ECLI:NL:RBZWB:2022:7647
Rechtbank Zeeland-West-Brabant
- Vereenvoudigde behandeling
- Rechtspraak.nl
Niet-ontvankelijkheid van beroep wegens ontbreken machtiging en gronden van beroep
Op 16 december 2022 heeft de Rechtbank Zeeland-West-Brabant uitspraak gedaan in de zaak tussen de belanghebbende en de ontvanger van de belastingdienst. De belanghebbende heeft beroep ingesteld tegen de uitspraak op bezwaar van de ontvanger van 16 juni 2022, die betrekking had op de in rekening gebrachte dwangbevelkosten op de aanslag vennootschapsbelasting over het jaar 2021. De rechtbank heeft vastgesteld dat het beroep kennelijk niet-ontvankelijk is, omdat de gemachtigde van de belanghebbende geen machtiging heeft overgelegd waaruit blijkt dat hij bevoegd is om namens de belanghebbende beroep in te stellen. Dit is in strijd met artikel 8:24, tweede lid, van de Algemene wet bestuursrecht (Awb).
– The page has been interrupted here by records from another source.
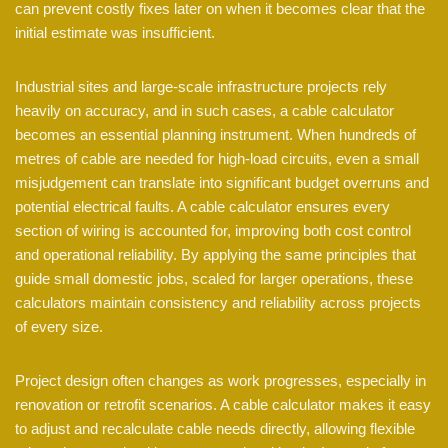
can prevent costly fixes later on when it becomes clear that the
initial estimate was insufficient.
Industrial sites and large-scale infrastructure projects rely
heavily on accuracy, and in such cases, a cable calculator
becomes an essential planning instrument. When hundreds of
metres of cable are needed for high-load circuits, even a small
misjudgement can translate into significant budget overruns and
potential electrical faults. A cable calculator ensures every
section of wiring is accounted for, improving both cost control
and operational reliability. By applying the same principles that
guide small domestic jobs, scaled for larger operations, these
calculators maintain consistency and reliability across projects
of every size.
Project design often changes as work progresses, especially in
renovation or retrofit scenarios. A cable calculator makes it easy
to adjust and recalculate cable needs directly, allowing flexible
Daarnaast heeft de gemachtigde ook geen gronden van beroep vermeld in het beroepschrift, wat in strijd is met artikel 6:5, eerste lid, aanhef en onder d, van de Awb. De rechtbank heeft de gemachtigde in de gelegenheid gesteld om deze verzuimen te herstellen, maar dit is niet gebeurd. De rechtbank heeft de gemachtigde bij brief van 1 augustus 2022 en opnieuw bij aangetekende brief van 15 september 2022 verzocht om binnen een bepaalde termijn de verzuimen te herstellen. Aangezien de gemachtigde hier niet op heeft gereageerd, heeft de rechtbank geconcludeerd dat er geen verontschuldiging voor het verzuim is gebleken.
De rechtbank heeft daarom het beroep kennelijk niet-ontvankelijk verklaard en er is geen aanleiding voor een proceskostenveroordeling. De uitspraak is gedaan door mr. S.A.J. Bastiaansen, rechter, in aanwezigheid van N. Plasman, griffier, en is openbaar gemaakt op www.rechtspraak.nl.